The preparation of new oxides of transition metals in unusual oxidation states (e.g. V(IV), Cr(IV), Mo(V), Fe(IV), Ni(III), Cu(III)) or intermediate valence states (like Cu(II)-Cu(III), Mn(III)-Mn(IV), Fe(II)-Fe(III)) has been our main topic of research for the last eighteen years.

The mentioned oxides present strong electronic correlations which are responsible for interesting properties such as the superconductivity, the metallic behaviour and the metal-to-insulator transitions or the colossal magnetoresistance phenomenon. Many of these oxides are metastable and must be prepared under high-pressure conditions.

CaCu3Mn4O12 was prepared at 2 GPa; it shows colossal magnetoresistance properties

 Moreover, many of the oxides that traditionally were studied from the magnetic or electronic point of view (superconducting, colossal magneto-resistant oxides…) find applications, with subtle modifications, as electrodes in electrochemical devices such as solid oxide fuel cells (SOFC).

In particular, the wide family of transition-metal oxides with perovskite structure presents a rich panoply of polyvalent materials that fulfill most of the features required for mixed ionic-electronic conductor (MIEC) oxides. In the last years we have developed innovative cathode materials that have allowed us to achieve impressive performances in electrolyte-supported fuel cells.
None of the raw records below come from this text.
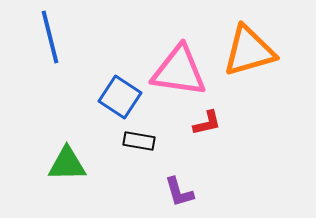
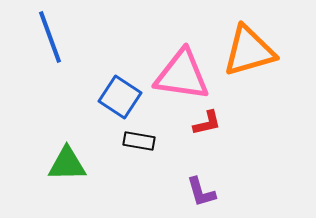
blue line: rotated 6 degrees counterclockwise
pink triangle: moved 3 px right, 4 px down
purple L-shape: moved 22 px right
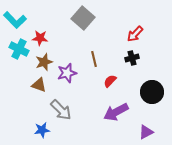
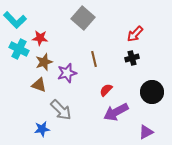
red semicircle: moved 4 px left, 9 px down
blue star: moved 1 px up
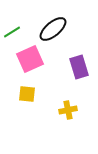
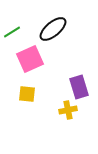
purple rectangle: moved 20 px down
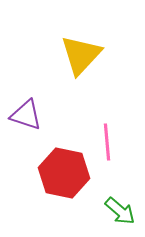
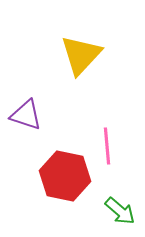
pink line: moved 4 px down
red hexagon: moved 1 px right, 3 px down
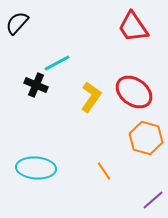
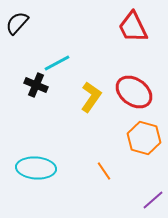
red trapezoid: rotated 8 degrees clockwise
orange hexagon: moved 2 px left
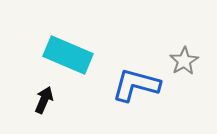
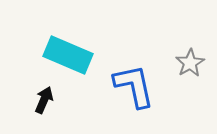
gray star: moved 6 px right, 2 px down
blue L-shape: moved 2 px left, 1 px down; rotated 63 degrees clockwise
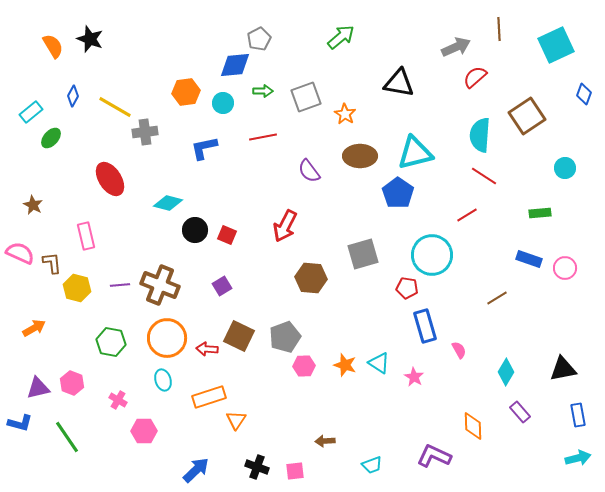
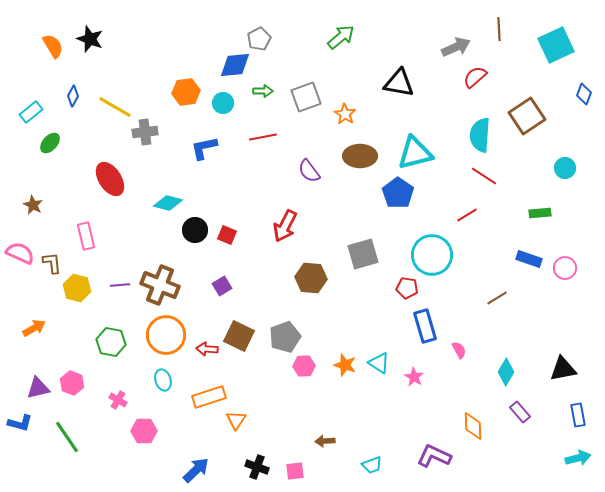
green ellipse at (51, 138): moved 1 px left, 5 px down
orange circle at (167, 338): moved 1 px left, 3 px up
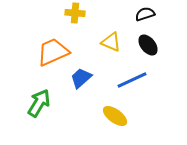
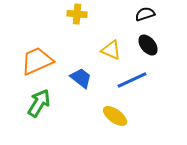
yellow cross: moved 2 px right, 1 px down
yellow triangle: moved 8 px down
orange trapezoid: moved 16 px left, 9 px down
blue trapezoid: rotated 80 degrees clockwise
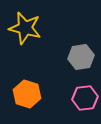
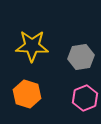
yellow star: moved 7 px right, 18 px down; rotated 12 degrees counterclockwise
pink hexagon: rotated 15 degrees counterclockwise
First page of the special issue of Chemistry of Materials (2010) devoted to Energy conversion materials; it refrers to the perovskite SrCo0.95Sb0.05O3 used as cathode in SOFC


In relation with SOFC, which are fed with pure H2 as fuel, the implementation of hydrogen as energy vector requires the safe, cheap and efficient storage in adequate media. Metal hydrides are realistic candidates for such a task. Recently, our experience in high-pressure synthesis has allowed stabilizing several complex hydrides based upon magnesium.

This success in the preparative protocol has stimulated the design of a new line of research, based upon the direct reaction of simple hydrides under high pressure conditions, which prevent the thermal decomposition of the reactants.